Fiquei analisando a história que ele contava. Por alguma razão a ideia de que aquela alma estava mentindo perdurou na minha cabeça. Eu sabia que existiam aqueles nascidos no Paraíso, mas não sabia que as pessoas podiam "adotar" uma alma, ainda mais como irmão. Talvez um casal, se é que havia algum além de mim e Thais – o pensamento mais uma vez me entristeceu –, gostaria de adotar um como filho. Mas as almas não mentiam, nem mesmo quando estavam vivas – se mentissem, não chegariam até aqui. Acreditei, desconfiando, na história, pois eu era o prisioneiro, então era melhor não questionar.

– Chega de papo. – O líder encerrou a história.

A luz nascente ofuscou minha visão quando saímos do túnel. Estávamos em um pequeno píer, de onde podíamos ver a London Eye, a maior roda gigante do mundo. Estava parada e sem luzes, mas eu podia imaginar como ela seria a noite em pleno funcionamento. Imaginei os milhares de milhões de pessoas que deviam passar ali todos os anos. Pais que levavam os filhos pequenos para ver Londres lá do topo; casais enamorados trocando beijos enquanto giram na roda. Imaginei-me com Elena ali, na Terra. Era um dos nossos sonhos visitar – ou quem sabe, morar – em Londres. Na verdade, tínhamos muitos sonhos. Sorri, mesmo diante daquela estranha situação.

Ao mesmo tempo, meu coração apertou. Pensei em Thais, e no que eu tinha feito com ela. Ela gostava de verdade de mim, e eu apenas aproveitei devido ao calor do momento.

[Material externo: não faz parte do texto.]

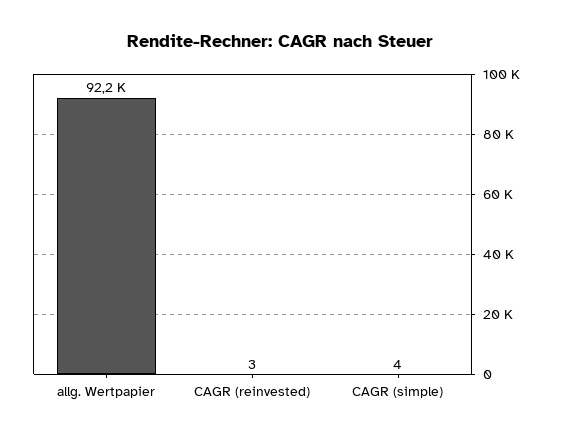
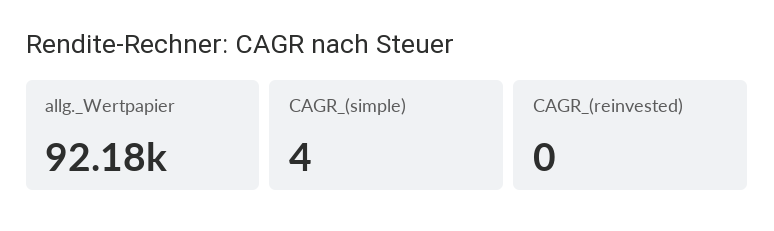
  {
    "allg. Wertpapier": 92180,
-   "CAGR (reinvested)": 3,
+   "CAGR (reinvested)": 0,
    "CAGR (simple)": 4
  }

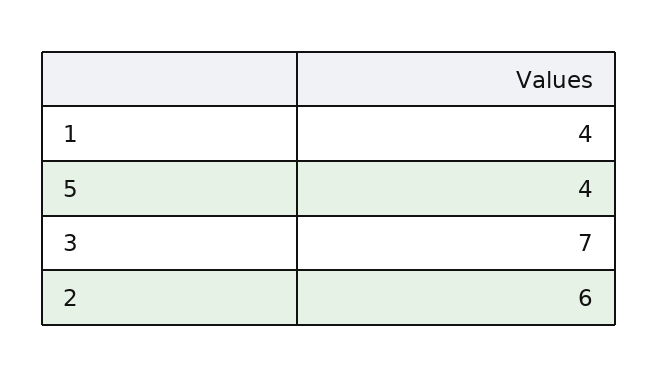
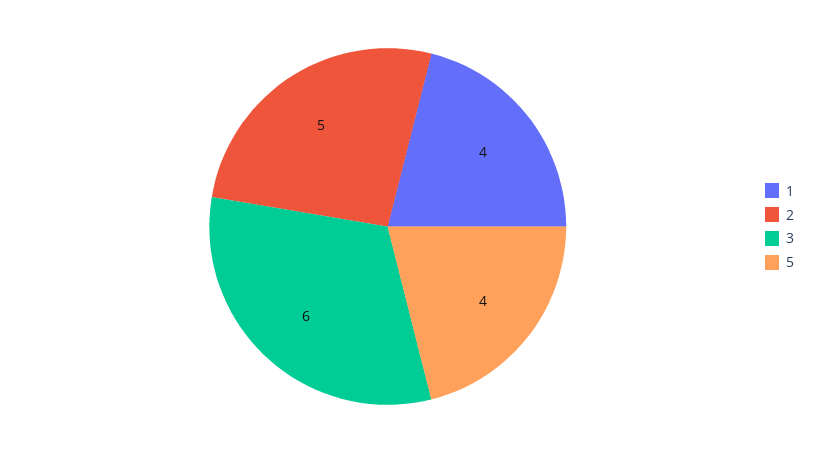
  {
    "1": 4,
    "5": 4,
-   "3": 7,
+   "3": 6,
-   "2": 6
+   "2": 5
  }

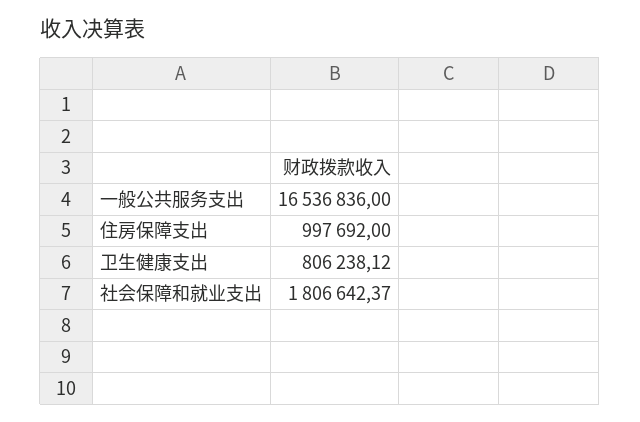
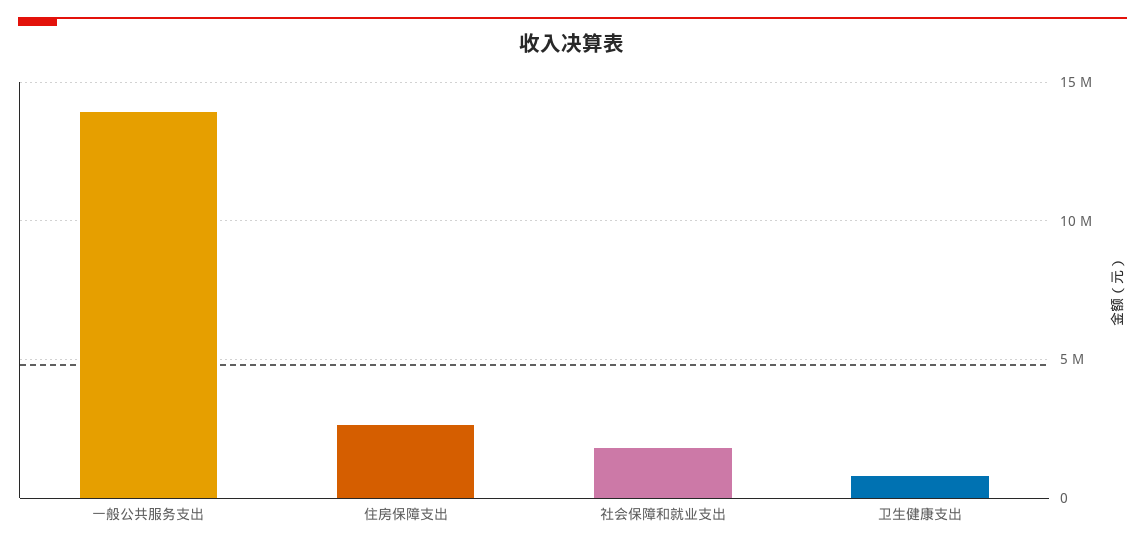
  {
-   "一般公共服务支出": 16536836,
+   "一般公共服务支出": 14000000,
-   "住房保障支出": 997692,
+   "住房保障支出": 2500000,
    "卫生健康支出": 806238.12,
    "社会保障和就业支出": 1806642.37
  }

Se eu pudesse, pulava naquele rio e morreria afogado, mas havia muitas coisas dependendo de mim naquele momento. Além de eu já estar morto.

Um negão de uns três metros de altura me tirou do carrinho com apenas uma das mãos e me colocou de pé na plataforma. Paramos e esperamos algo que eu não sabia o que era. Até que vi um barco vindo em nossa direção. Eles deviam se esconder em um navio em algum lugar. Apenas o líder, o guarda com quem conversei, o negão, Thais e eu subimos no barco. O resto dos soldados voltou ao túnel.

A embarcação seguiu pelo rio até desembocar no mar, onde há quilômetros mar adentro havia um iate imenso. De onde eu estava, podia ver que, no teto, havia um heliporto. O dono desse barco teria muito dinheiro se estivéssemos na Terra, pensei. Nós embarcamos e seguimos por um corredor lateral; entramos por uma porta que dava num corredor estreito com diversas portas aos lados, onde, no fim, havia uma porta fechada com uma alavanca redonda. E foi onde entramos.

Ali havia uma equipe de marujos, todos vestidos com roupas simples: calças jeans e camisetas brancas sem estampa. Contudo, havia um homem que se destacava dos outros. Estava de costas para nós; usava um terno italiano azul marinho de corte perfeito para ele; era uma cabeça e meia mais alto que eu; ele usava um quepe branco. O capitão do navio virou-se para nós.